Kinshasa n’avait plus connu pareille effervescence institutionnelle dans le secteur des communications depuis l’indépendance. Ce lundi 27 avril 2026, sous les ors du Centre culturel et artistique d’Afrique centrale, le Président de la République Félix Tshisekedi a posé un acte à la fois politique et stratégique en lançant les tout premiers États généraux des Postes et Télécommunications. Un rendez-vous fondateur, où se joue bien davantage qu’une réforme sectorielle : l’architecture même de la souveraineté numérique congolaise.
D’emblée, le ton est donné. Face à un parterre d’opérateurs, d’experts et de décideurs publics, José Mpanda en sa qualité de Ministre des tutelles, inscrit ces assises dans une attente longtemps contenue. Celle d’un secteur en quête de cohérence, d’investissements structurants et d’un cap politique clair. L’ambition est désormais assumée : arrimer la République démocratique du Congo à la grande bascule digitale du XXIe siècle. Et pour ce faire, un instrument central se dessine déjà : la signature imminente d’un pacte entre l’État et les acteurs du secteur, censé sceller l’engagement collectif pour une RDC « digitalement connectée » à l’horizon 2030.
Dans les couloirs comme à la tribune, les mots résonnent avec une gravité nouvelle. Il ne s’agit plus seulement de connectivité, mais de transformation systémique. « Donner la parole aux opérateurs, recueillir leurs attentes, améliorer la qualité de service » : derrière la rhétorique ministérielle, se profile un impératif de crédibilité. Car le paradoxe congolais est connu : un potentiel numérique immense, porté par une démographie jeune et un usage mobile en plein essor, mais entravé par des infrastructures inégales et une régulation encore fragmentée.

Le chef de l’État, lui, élève le débat. Dans une allocution dense, Félix Tshisekedi dépasse le registre économique pour inscrire les télécommunications au cœur des enjeux de puissance. Les mots sont choisis, presque martelés : sécurité, souveraineté, maîtrise des réseaux. À l’ère des cybermenaces et des dépendances technologiques, Kinshasa entend ne plus subir, mais structurer. « Aucun État sérieux ne peut négliger l’architecture de ses communications », avertit-il, dessinant en creux une doctrine nationale encore en gestation.
Car si les avancées sont réelles, la loi de 2020 sur les télécommunications, le Code du numérique, elles demeurent, de l’aveu même du président, inachevées.

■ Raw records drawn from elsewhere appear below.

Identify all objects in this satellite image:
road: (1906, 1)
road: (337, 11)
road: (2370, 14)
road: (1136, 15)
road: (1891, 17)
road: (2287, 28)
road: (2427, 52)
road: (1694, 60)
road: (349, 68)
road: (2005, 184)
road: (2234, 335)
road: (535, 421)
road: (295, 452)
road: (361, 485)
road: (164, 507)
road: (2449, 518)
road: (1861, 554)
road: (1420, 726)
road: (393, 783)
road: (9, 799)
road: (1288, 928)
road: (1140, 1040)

Fragmentées, parfois inadaptées aux mutations rapides du secteur, elles appellent une refondation juridique capable d’embrasser les défis contemporains : protection des données, régulation des plateformes, cybersécurité, inclusion numérique.

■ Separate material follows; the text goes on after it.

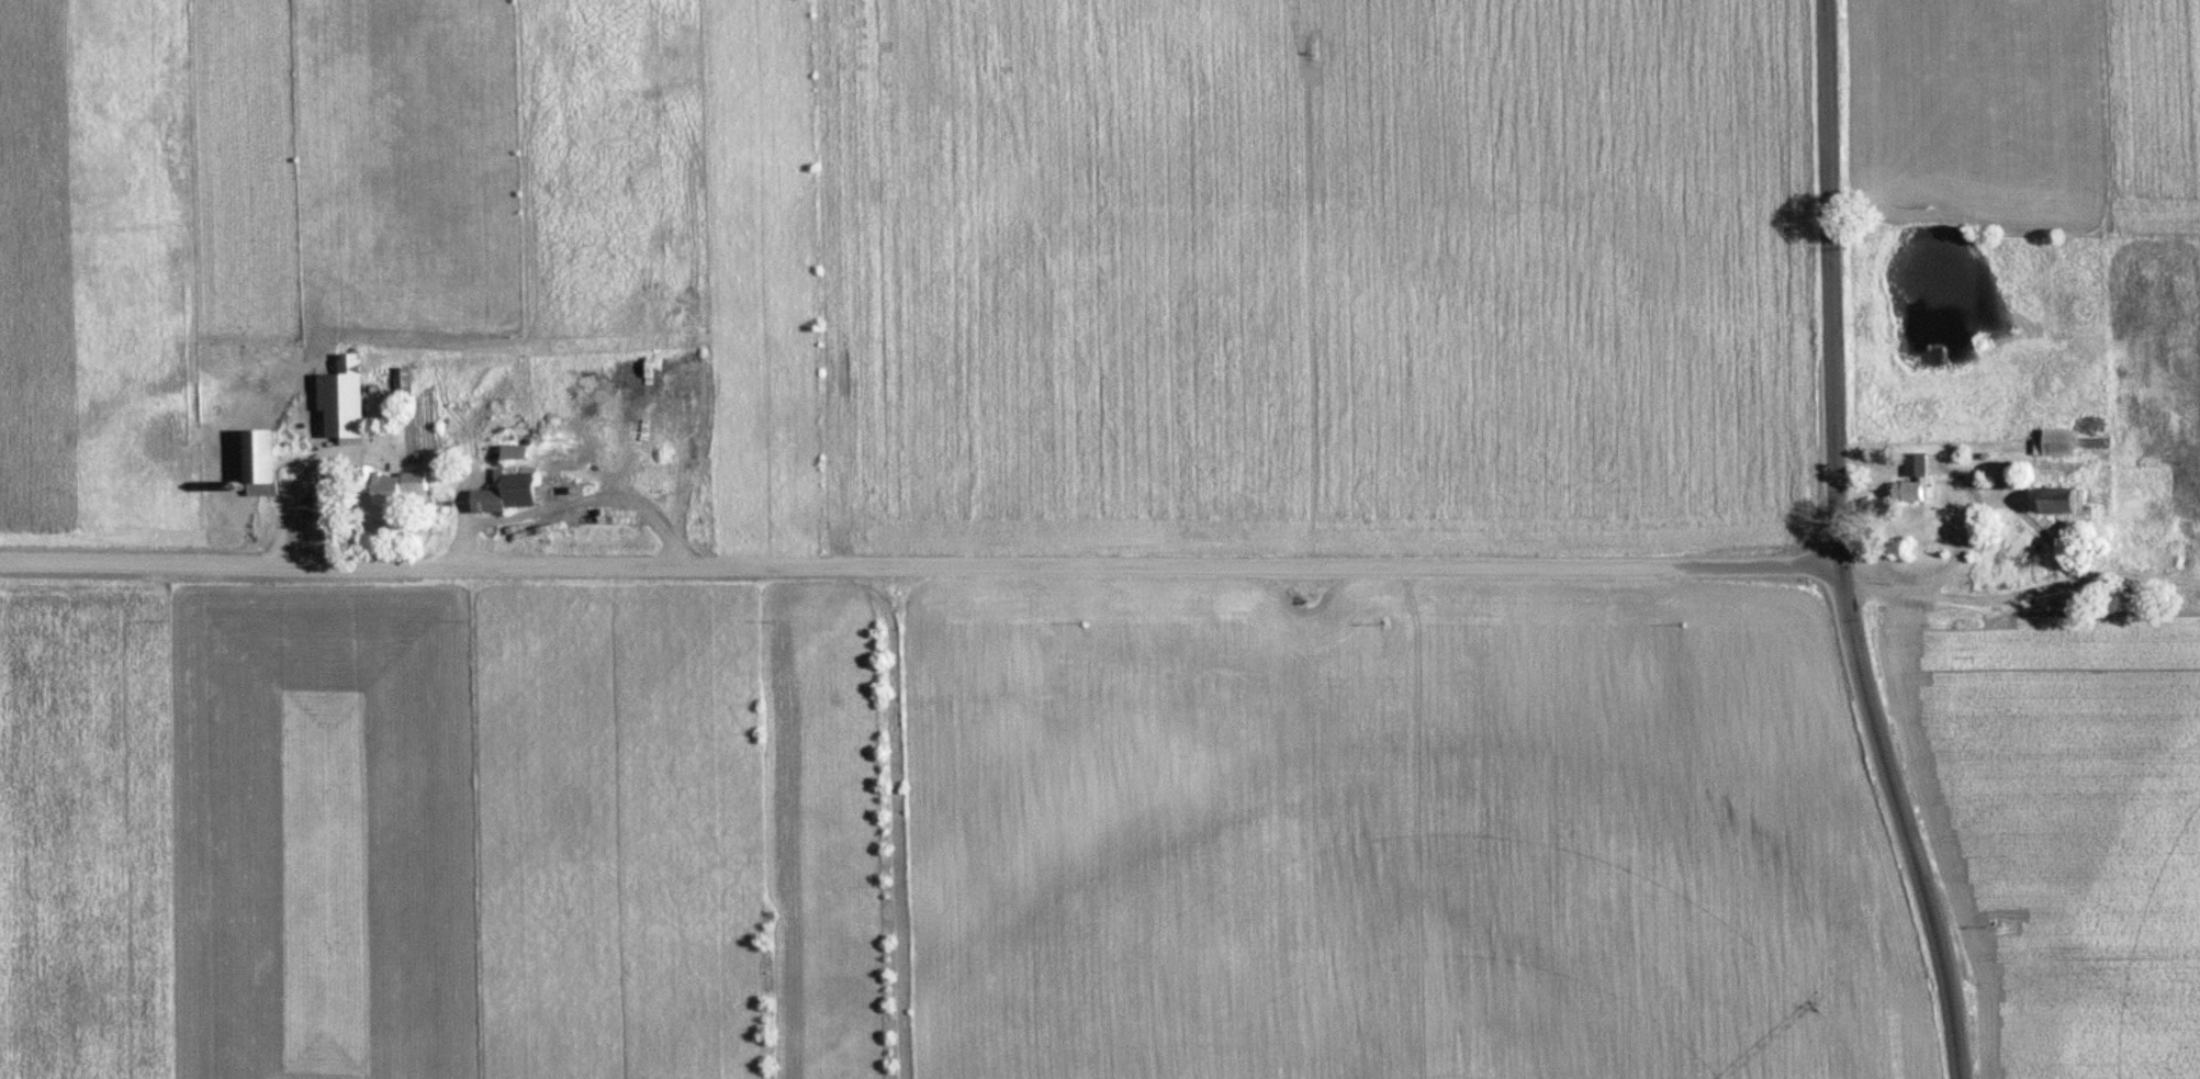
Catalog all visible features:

Au cœur de ces États généraux, un objectif cristallise les attentes : connecter les 145 territoires du pays. Un défi titanesque dans un État-continent, où la fracture numérique épouse souvent les lignes de fracture économiques et territoriales. Mais aussi une promesse politique forte : celle d’un développement plus inclusif, où les services financiers mobiles, l’innovation entrepreneuriale et l’économie numérique deviendraient des leviers d’intégration nationale.

Ainsi s’ouvre à Kinshasa une séquence décisive. Entre volontarisme politique et contraintes structurelles, la RDC joue une partition délicate, mais essentielle. Car dans le tumulte du monde numérique, ne pas se connecter pleinement, c’est déjà décrocher. Et pour le pouvoir congolais, l’équation est désormais limpide : la souveraineté du XXIe siècle passera aussi, et peut-être surtout, par la maîtrise des réseaux invisibles.